The PCE is a nostalgic console for me and if I had thought of it I would have probably done PCE before Super Famicom, but it’s too late now. Instead I think I will dip into the PCE archives every so often (maybe every 3-4 games). When I play the PCE games I will only play each game for a week unless I want to extend that because I’m enjoying the game (rather than just for completion purposes).
I got a comment (not on this blog) that my blog was too negative, and that I wasn’t understanding enough of the early developers’ time and money limitations. I have wondered whether I’m too negative at times, and I think there’s always a question about whether old games like these should be reviewed how they seem in 2017, or how they would have seemed when they first came out.
So far I would rank the games I’ve played in the following categories:
- Good: Dragon Quest V
- Average: Glory of Heracles III, Benkei Gaiden, Xak
- Bad: GDLeen, Maka maka, Villgust, Hero Senki, Song Master, SD Gundam 2, Elfaria, Romancing Saga
- Terrible: Light Fantasy, Fist of the North Star 5, 3×3 Eyes, Cyber Knight
That’s 1 good, 3 average, 8 bad, and 4 terrible. That’s pretty bad overall, and maybe there is something to the argument that I’m being too harsh (Albert Odyssey is hovering in between Average and Bad for me right now).
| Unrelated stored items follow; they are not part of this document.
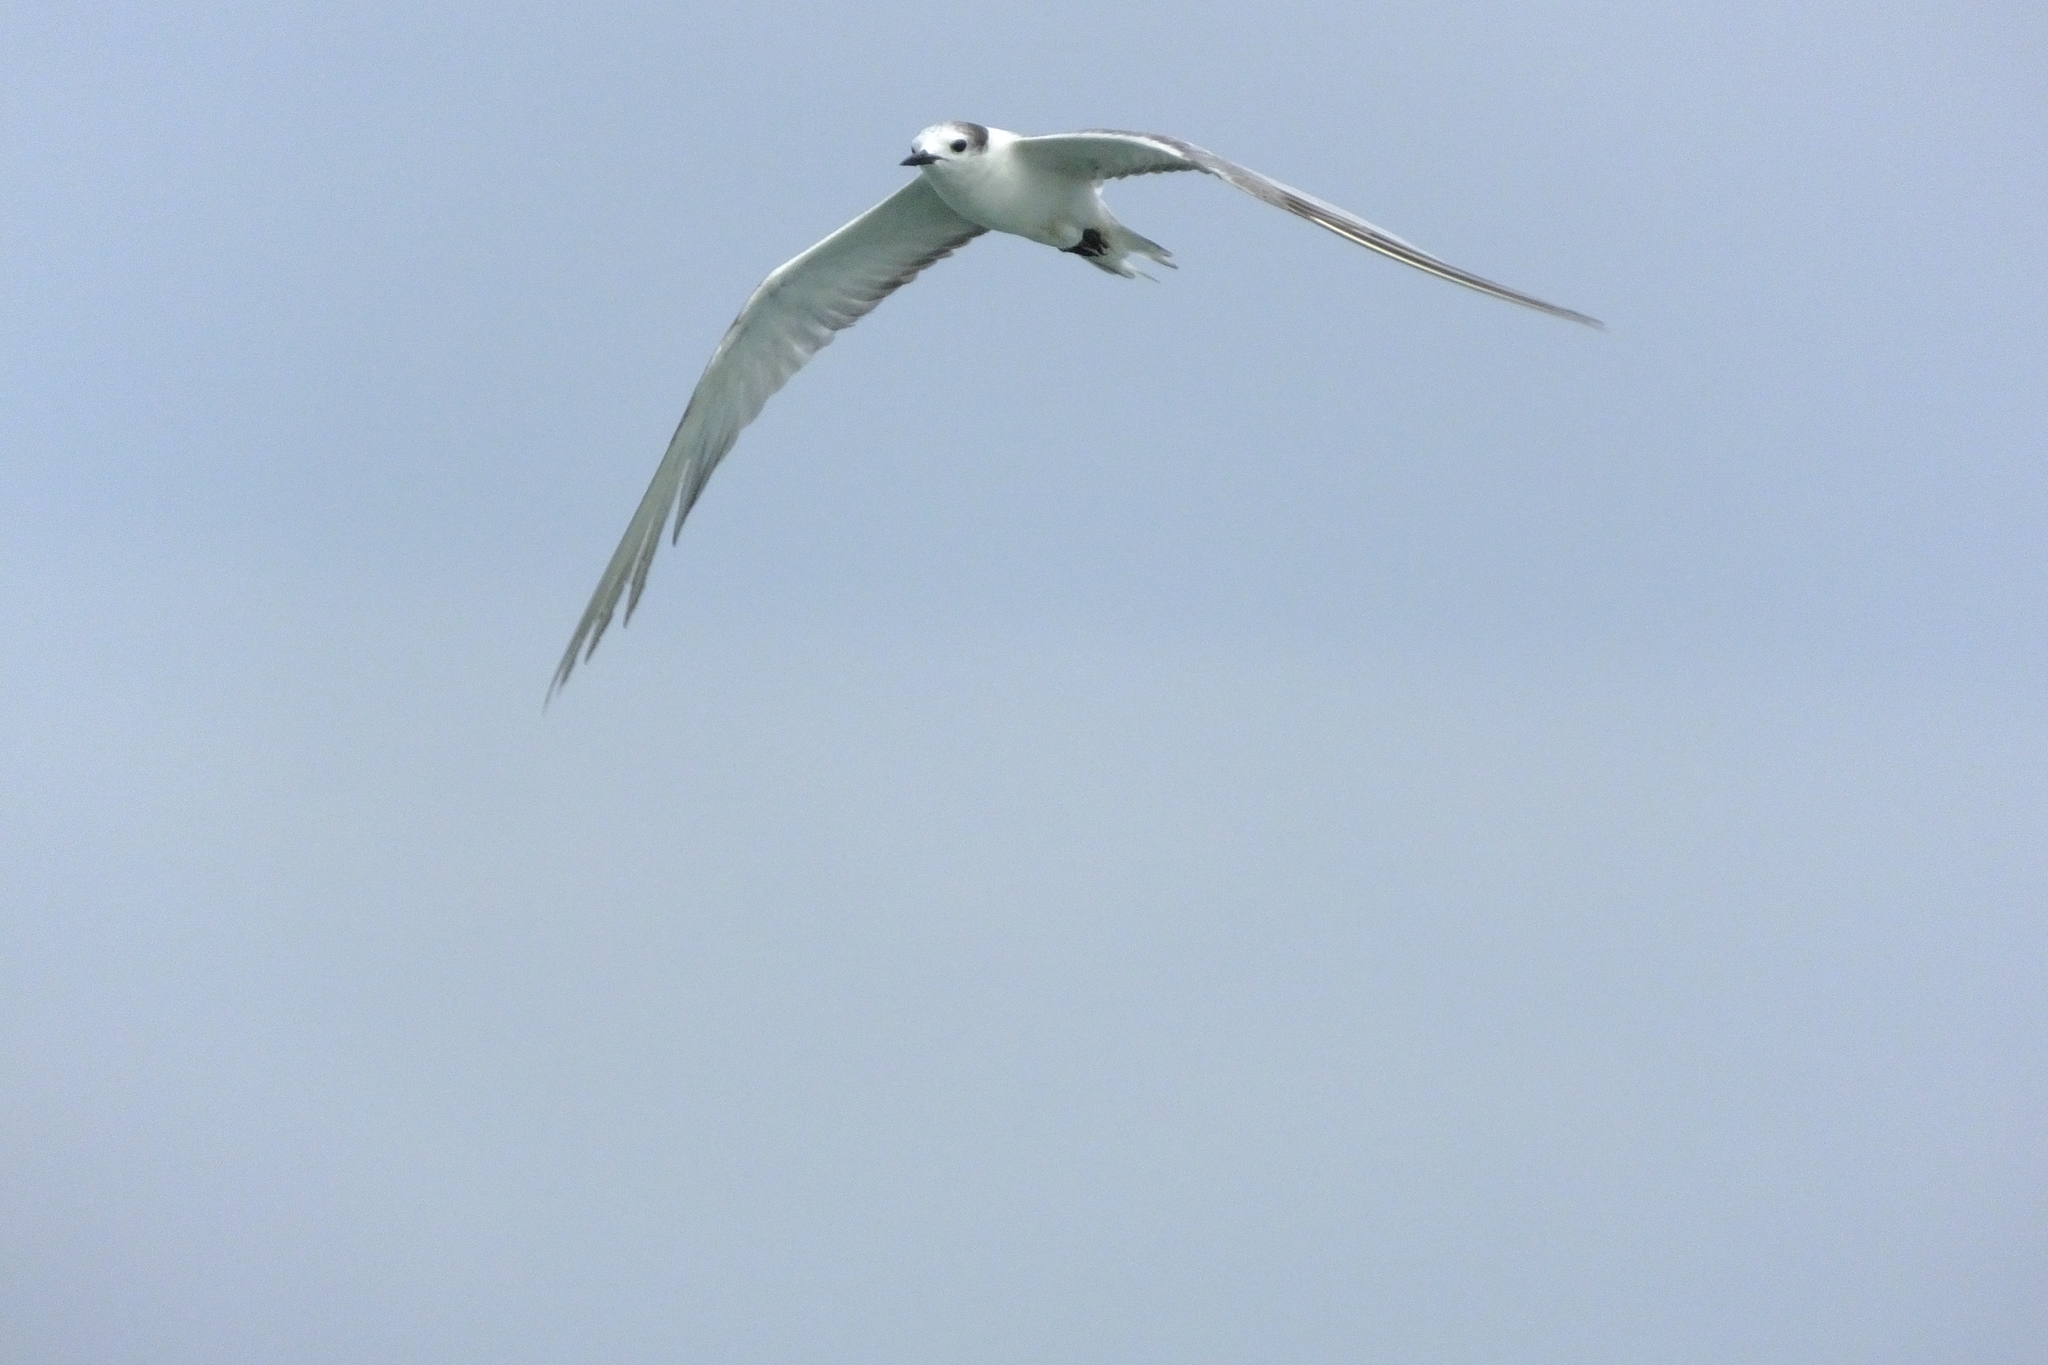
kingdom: Animalia
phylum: Chordata
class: Aves
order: Charadriiformes
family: Laridae
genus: Onychoprion
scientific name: Onychoprion aleuticus
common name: Aleutian tern
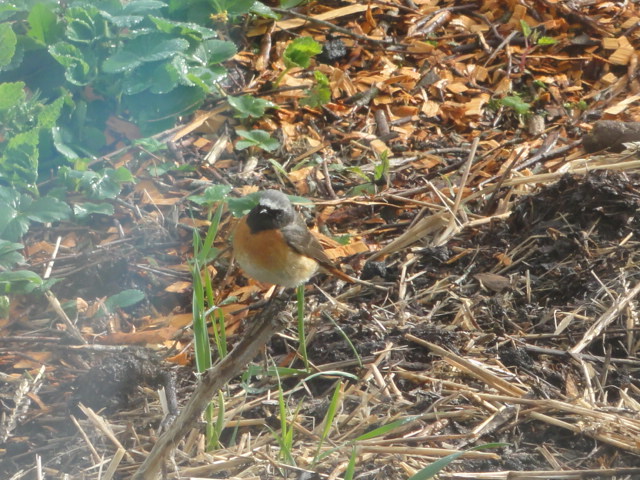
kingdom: Animalia
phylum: Chordata
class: Aves
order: Passeriformes
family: Muscicapidae
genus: Phoenicurus
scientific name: Phoenicurus phoenicurus
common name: Common redstart
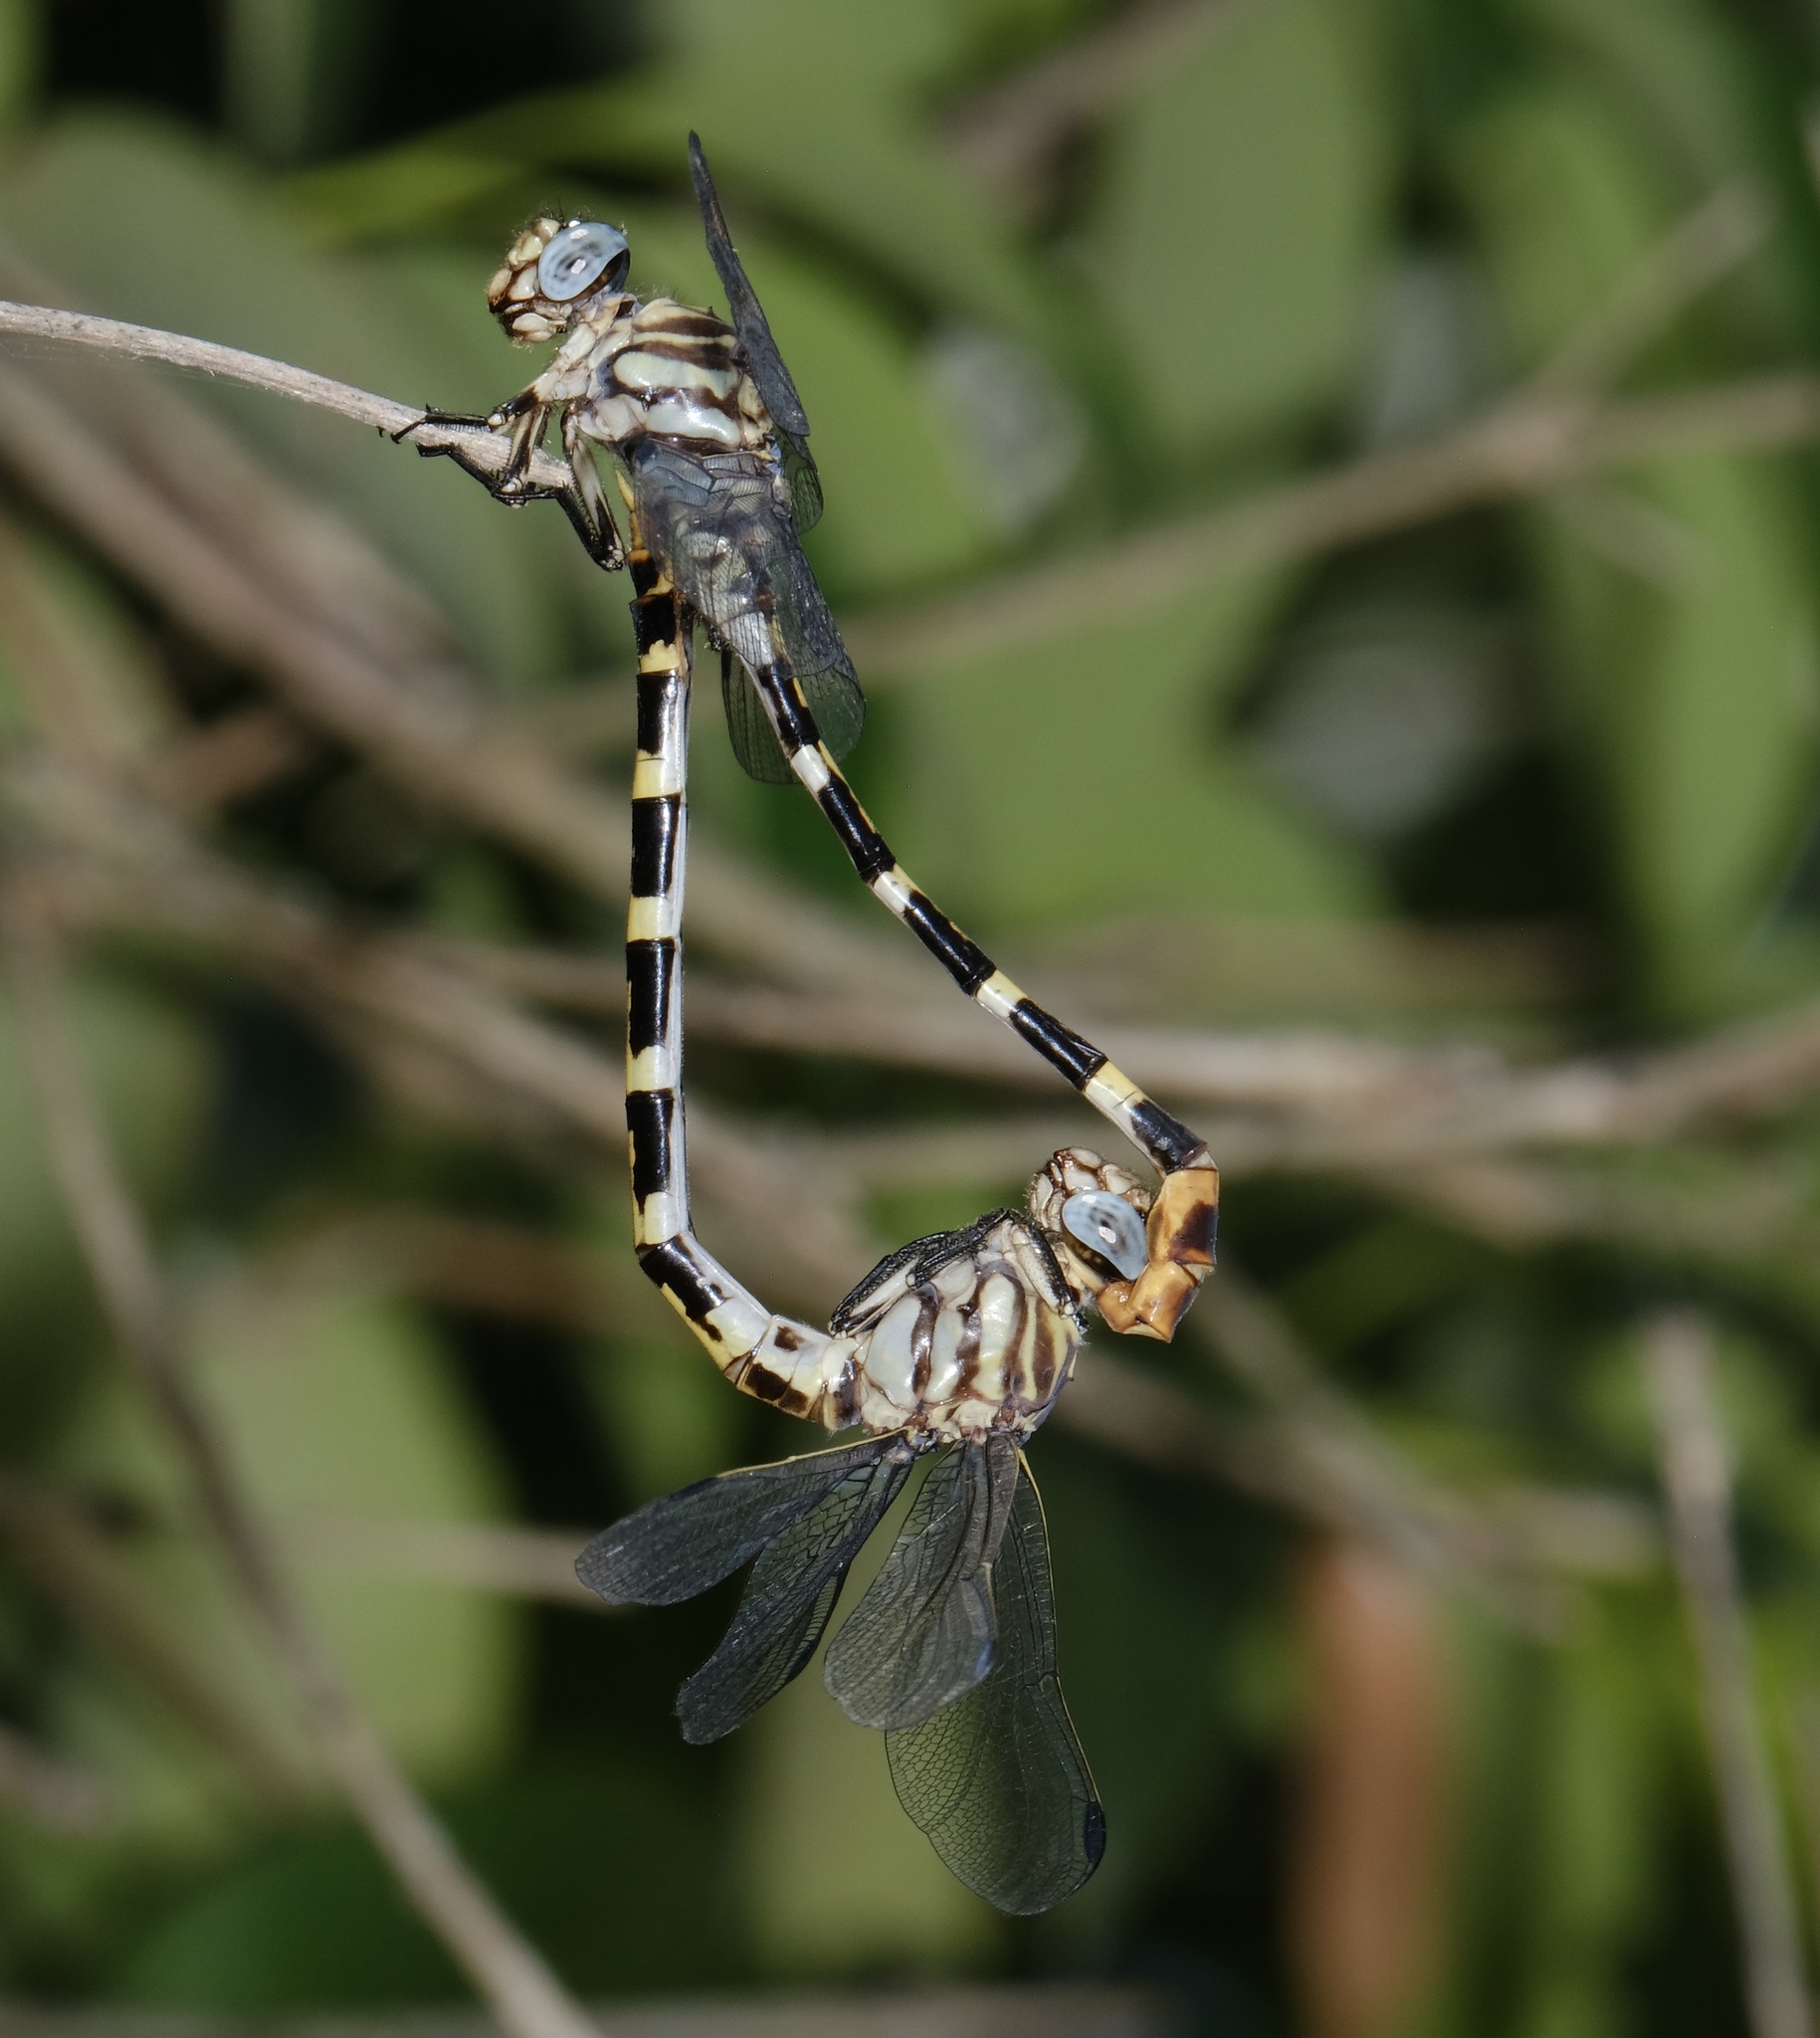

However, I’m not sure it’s possible to put myself back in time to 1992. I was playing video games at the time, and I honestly don’t know how I would have reacted to some of these games if they had come out in English. I was pretty starved for RPGs at the time, but I was also a kid who only got a few games a year. So there was a lot more reason to play a bad game, which is a different situation than 2017 where you can play all these games for free (or even if you want to get them for actual consoles they’re pretty cheap).
I know this was early in the SFC lifecycle and developers were still figuring out the new console, but I’m not sure that excuses the quality of the games. Light Fantasy sold for 8900 yen, which at the time was 71$ US. That’s a lot of money to play for a game that’s barely playable. It’s not like the LF designers had no examples of SRPG-type battles to look at — the battle system is worse than Ultima III, which was made 10 years earlier.
Really all I can do is speak to my own enjoyment of each game, as someone playing these games in 2017. I try to give the creators credit where credit is due (I praised LF’s graphics, for instance, and 3×3 Eyes had good music). But the fact that LF may have been rushed for time or money (it clearly was not tested very much) doesn’t make it any more fun to play.
I mentioned this before, but I was very relieved at how much I enjoyed Dragon Quest V. I had started to wonder whether I had just played too many games to go back to these 25-year old RPGs and enjoy them. There may be something to that, but I still think I can find some fun standouts, and I’m expecting the general quality to improve as I get through the library.